A presidente do Conselho de Administração da ERSAR, Vera Eiró, sublinha que os resultados colocam o país “ainda longe de cumprir” os objetivos definidos no Plano Estratégico para os Resíduos Urbanos, alinhado com as diretivas europeias. O objetivo nacional passa por assegurar a recolha seletiva de biorresíduos em todo o território até 2030, com metas intermédias já definidas.

“Estamos com um atraso significativo, que exige um esforço acelerado para evitar o incumprimento das metas europeias”, alerta.

Entre os principais obstáculos apontados pelas entidades gestoras estão a fraca adesão da população, mesmo após campanhas de sensibilização, a escassez de recursos financeiros e humanos e diversos constrangimentos operacionais. A logística, a morosidade dos concursos públicos e a falta de articulação entre os níveis de gestão surgem igualmente como fatores que dificultam a implementação.

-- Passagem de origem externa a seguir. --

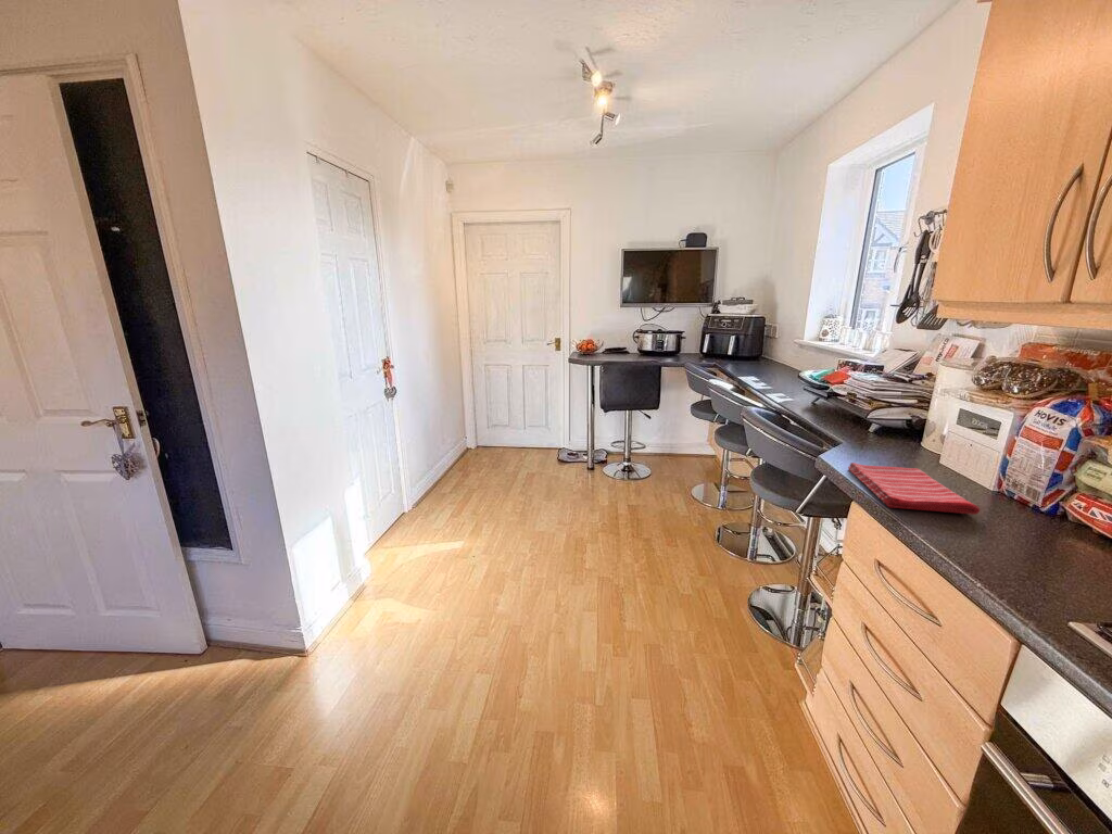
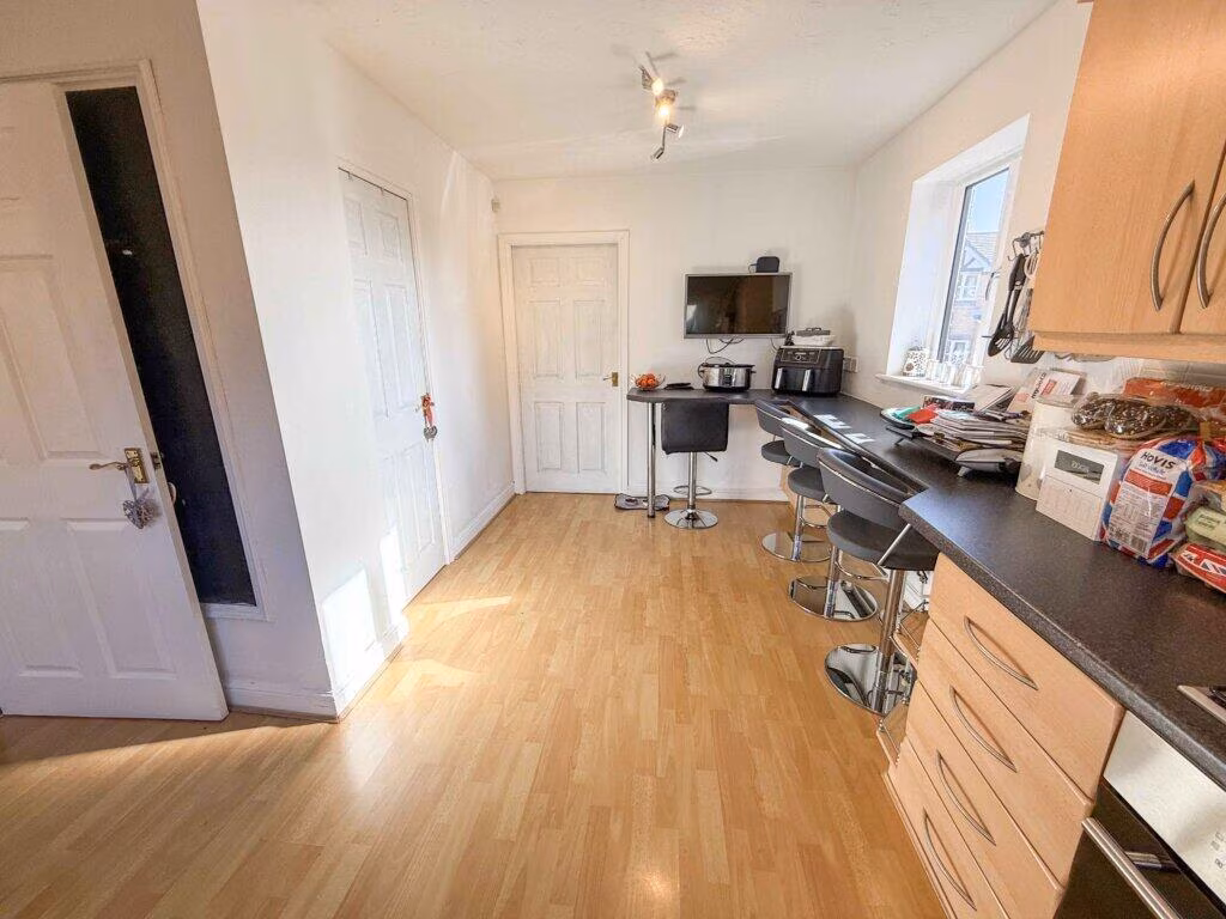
- dish towel [847,462,981,516]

No que diz respeito ao financiamento, as entidades referem o recurso a programas como o POSEUR, o Fundo Ambiental e os apoios comunitários no âmbito do PERSU 2030. Ainda assim, muitas consideram que os apoios são insuficientes ou chegam tarde, comprometendo o avanço no terreno.

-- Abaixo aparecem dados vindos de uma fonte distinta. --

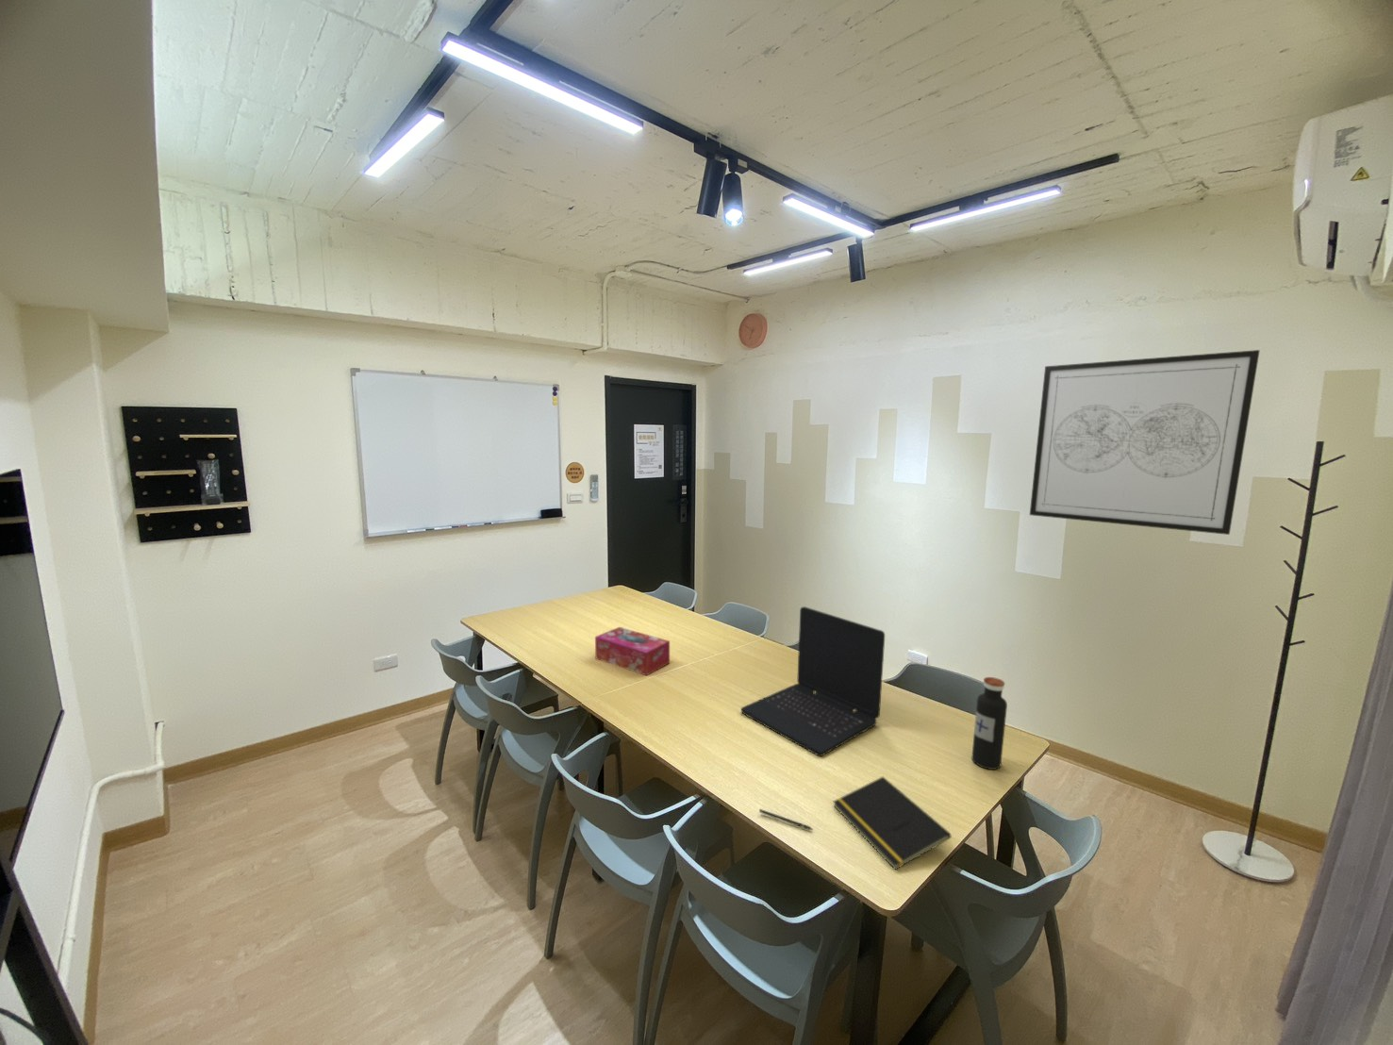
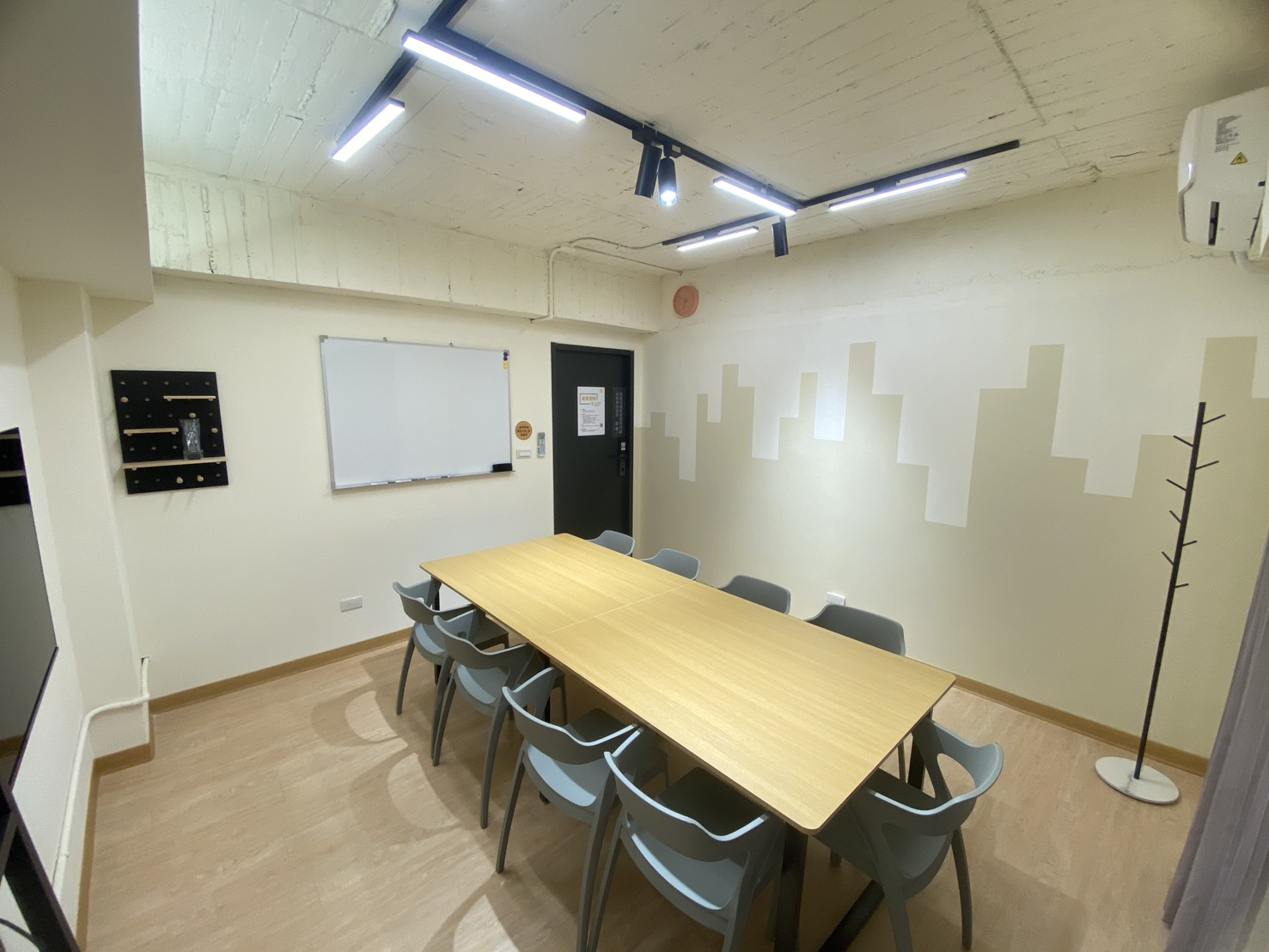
- pen [759,808,815,831]
- tissue box [594,627,671,676]
- laptop [740,606,886,757]
- water bottle [970,676,1008,771]
- notepad [832,776,952,870]
- wall art [1029,349,1261,536]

Outro dado que merece destaque prende-se com a reduzida adoção do modelo tarifário Pay-As-You-Throw, que incentiva a redução de resíduos através da tarifação proporcional à produção. Em 2025, apenas 21% das entidades gestoras tinham implementado este sistema, um valor praticamente inalterado face ao ano anterior. A maioria continua a aplicar modelos associados ao consumo de água, considerados menos eficazes na promoção da separação de resíduos na origem.

Segundo a ERSAR, a generalização do PAYT poderia contribuir de forma significativa para o cumprimento das metas europeias e para a redução da deposição em aterro. Para tal, defende-se o reforço dos apoios financeiros, um maior envolvimento das populações e uma monitorização contínua do cumprimento das obrigações legais, de forma a garantir uma gestão mais sustentável dos resíduos urbanos de origem doméstica.